Collected data =
-------

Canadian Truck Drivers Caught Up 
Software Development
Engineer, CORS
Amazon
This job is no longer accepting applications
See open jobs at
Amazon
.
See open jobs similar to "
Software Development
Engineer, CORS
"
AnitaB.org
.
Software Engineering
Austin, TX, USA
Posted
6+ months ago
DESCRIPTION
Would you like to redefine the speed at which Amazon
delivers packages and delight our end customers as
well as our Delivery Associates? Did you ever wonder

-------

The task =
Produce the records once again, exactly as they stand above.

Result of this task =
Canadian Truck Drivers Caught Up 
Software Development
Engineer, CORS
Amazon
This job is no longer accepting applications
See open jobs at
Amazon
.
See open jobs similar to "
Software Development
Engineer, CORS
"
AnitaB.org
.
Software Engineering
Austin, TX, USA
Posted
6+ months ago
DESCRIPTION
Would you like to redefine the speed at which Amazon
delivers packages and delight our end customers as
well as our Delivery Associates? Did you ever wonder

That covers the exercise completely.